Problem: Transcribe only part of the material below: the lines from the one containing "right=173, bottom=372): 10.62" through the one containing "the cyclist at box(164, 17, 220, 212) 19.49", inclusive, exactly as written.

Recorded data:
.....
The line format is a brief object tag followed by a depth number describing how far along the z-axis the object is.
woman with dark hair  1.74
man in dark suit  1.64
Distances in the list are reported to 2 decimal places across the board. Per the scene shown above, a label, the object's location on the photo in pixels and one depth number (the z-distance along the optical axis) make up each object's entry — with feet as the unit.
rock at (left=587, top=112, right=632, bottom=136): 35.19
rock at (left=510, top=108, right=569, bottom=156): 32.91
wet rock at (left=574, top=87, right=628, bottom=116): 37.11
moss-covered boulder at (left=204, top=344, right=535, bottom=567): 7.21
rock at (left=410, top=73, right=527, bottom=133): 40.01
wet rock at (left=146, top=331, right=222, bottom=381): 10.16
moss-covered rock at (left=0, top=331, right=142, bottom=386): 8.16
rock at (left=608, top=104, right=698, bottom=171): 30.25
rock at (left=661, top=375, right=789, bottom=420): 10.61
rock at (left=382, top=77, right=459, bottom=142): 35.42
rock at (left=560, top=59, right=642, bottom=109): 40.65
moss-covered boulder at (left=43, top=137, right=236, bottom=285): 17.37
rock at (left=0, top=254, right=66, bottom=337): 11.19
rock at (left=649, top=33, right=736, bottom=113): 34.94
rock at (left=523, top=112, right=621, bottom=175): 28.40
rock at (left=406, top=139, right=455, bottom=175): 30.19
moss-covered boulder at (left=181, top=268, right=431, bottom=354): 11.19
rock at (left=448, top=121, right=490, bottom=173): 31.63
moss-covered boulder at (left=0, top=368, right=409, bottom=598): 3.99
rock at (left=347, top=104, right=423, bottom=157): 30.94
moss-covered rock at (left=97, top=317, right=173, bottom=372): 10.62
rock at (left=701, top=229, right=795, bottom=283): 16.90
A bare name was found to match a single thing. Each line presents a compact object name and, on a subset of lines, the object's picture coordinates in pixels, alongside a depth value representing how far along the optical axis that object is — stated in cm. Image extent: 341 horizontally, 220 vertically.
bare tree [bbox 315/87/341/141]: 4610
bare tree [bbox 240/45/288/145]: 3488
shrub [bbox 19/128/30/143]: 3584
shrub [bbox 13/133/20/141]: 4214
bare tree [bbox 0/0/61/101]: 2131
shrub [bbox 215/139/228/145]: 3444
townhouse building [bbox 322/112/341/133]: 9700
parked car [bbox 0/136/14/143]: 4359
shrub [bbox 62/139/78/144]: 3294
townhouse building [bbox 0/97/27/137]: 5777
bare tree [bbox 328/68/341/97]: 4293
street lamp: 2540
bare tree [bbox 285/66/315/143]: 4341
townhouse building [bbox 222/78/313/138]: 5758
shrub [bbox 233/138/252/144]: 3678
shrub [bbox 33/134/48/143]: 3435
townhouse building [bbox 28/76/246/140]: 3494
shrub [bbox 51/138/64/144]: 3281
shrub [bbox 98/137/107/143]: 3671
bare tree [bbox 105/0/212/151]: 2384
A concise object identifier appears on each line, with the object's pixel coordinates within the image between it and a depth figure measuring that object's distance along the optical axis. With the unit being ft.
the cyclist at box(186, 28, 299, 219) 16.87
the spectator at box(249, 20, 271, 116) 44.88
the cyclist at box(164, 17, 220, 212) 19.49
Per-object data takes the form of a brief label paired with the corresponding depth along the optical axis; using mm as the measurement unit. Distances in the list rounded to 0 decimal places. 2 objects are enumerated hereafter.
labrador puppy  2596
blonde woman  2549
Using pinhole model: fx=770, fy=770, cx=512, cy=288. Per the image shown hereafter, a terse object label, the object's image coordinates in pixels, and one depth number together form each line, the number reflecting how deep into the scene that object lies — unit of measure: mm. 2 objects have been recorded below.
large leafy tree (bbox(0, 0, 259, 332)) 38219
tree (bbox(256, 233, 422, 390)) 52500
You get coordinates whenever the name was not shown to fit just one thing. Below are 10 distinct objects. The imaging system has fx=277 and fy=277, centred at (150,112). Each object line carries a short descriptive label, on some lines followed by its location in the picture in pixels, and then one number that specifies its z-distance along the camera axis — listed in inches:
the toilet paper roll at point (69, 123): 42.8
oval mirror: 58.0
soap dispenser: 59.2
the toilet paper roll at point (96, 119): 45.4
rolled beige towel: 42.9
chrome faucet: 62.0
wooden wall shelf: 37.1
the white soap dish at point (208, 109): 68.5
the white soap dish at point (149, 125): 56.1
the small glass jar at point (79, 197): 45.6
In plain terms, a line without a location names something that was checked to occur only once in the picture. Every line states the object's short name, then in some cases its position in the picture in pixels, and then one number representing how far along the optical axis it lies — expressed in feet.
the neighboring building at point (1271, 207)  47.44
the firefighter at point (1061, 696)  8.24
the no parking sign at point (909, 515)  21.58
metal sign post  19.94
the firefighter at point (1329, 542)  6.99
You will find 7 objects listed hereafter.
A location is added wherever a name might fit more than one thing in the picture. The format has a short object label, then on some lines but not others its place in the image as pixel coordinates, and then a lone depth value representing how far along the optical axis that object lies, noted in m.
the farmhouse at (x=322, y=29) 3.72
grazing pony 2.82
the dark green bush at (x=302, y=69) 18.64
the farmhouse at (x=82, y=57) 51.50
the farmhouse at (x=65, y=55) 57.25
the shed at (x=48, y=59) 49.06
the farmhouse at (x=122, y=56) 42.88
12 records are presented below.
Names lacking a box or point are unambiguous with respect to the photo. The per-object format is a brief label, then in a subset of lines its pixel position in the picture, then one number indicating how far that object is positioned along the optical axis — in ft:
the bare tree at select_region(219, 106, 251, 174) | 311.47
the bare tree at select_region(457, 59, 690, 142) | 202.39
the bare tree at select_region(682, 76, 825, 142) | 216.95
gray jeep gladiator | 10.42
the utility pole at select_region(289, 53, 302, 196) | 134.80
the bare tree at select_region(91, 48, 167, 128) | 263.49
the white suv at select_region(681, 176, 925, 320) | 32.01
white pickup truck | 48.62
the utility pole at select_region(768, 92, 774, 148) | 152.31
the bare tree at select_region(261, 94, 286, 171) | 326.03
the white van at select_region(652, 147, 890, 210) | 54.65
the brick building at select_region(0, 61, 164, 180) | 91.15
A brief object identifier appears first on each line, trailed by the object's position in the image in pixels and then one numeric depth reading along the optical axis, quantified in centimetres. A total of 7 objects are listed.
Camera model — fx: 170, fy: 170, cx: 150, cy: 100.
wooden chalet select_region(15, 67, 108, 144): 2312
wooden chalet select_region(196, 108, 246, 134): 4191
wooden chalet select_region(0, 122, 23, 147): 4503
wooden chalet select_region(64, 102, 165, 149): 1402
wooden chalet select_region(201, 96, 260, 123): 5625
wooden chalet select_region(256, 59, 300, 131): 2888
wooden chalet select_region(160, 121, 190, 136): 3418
.....
Answer to this task:
moss-covered rock at (left=97, top=317, right=173, bottom=372): 10.62
rock at (left=701, top=229, right=795, bottom=283): 16.90
A bare name was found to match a single thing. Each line presents a compact object name and, on a subset of lines, the object's picture coordinates in pixels, alongside a depth value representing how far along the optical axis that object is — stated in cm. Image extent: 341 horizontally, 220 vertically.
bare tree [bbox 315/87/341/141]: 4610
bare tree [bbox 240/45/288/145]: 3488
shrub [bbox 19/128/30/143]: 3584
shrub [bbox 13/133/20/141]: 4214
bare tree [bbox 0/0/61/101]: 2131
shrub [bbox 215/139/228/145]: 3444
townhouse building [bbox 322/112/341/133]: 9700
parked car [bbox 0/136/14/143]: 4359
shrub [bbox 62/139/78/144]: 3294
townhouse building [bbox 0/97/27/137]: 5777
bare tree [bbox 328/68/341/97]: 4293
street lamp: 2540
bare tree [bbox 285/66/315/143]: 4341
townhouse building [bbox 222/78/313/138]: 5758
shrub [bbox 233/138/252/144]: 3678
shrub [bbox 33/134/48/143]: 3435
townhouse building [bbox 28/76/246/140]: 3494
shrub [bbox 51/138/64/144]: 3281
shrub [bbox 98/137/107/143]: 3671
bare tree [bbox 105/0/212/151]: 2384
A concise object identifier appears on each line, with the object's pixel coordinates within the image between it and a depth figure measuring that object's distance along the optical axis. With the unit being ft.
the cyclist at box(186, 28, 299, 219) 16.87
the spectator at box(249, 20, 271, 116) 44.88
the cyclist at box(164, 17, 220, 212) 19.49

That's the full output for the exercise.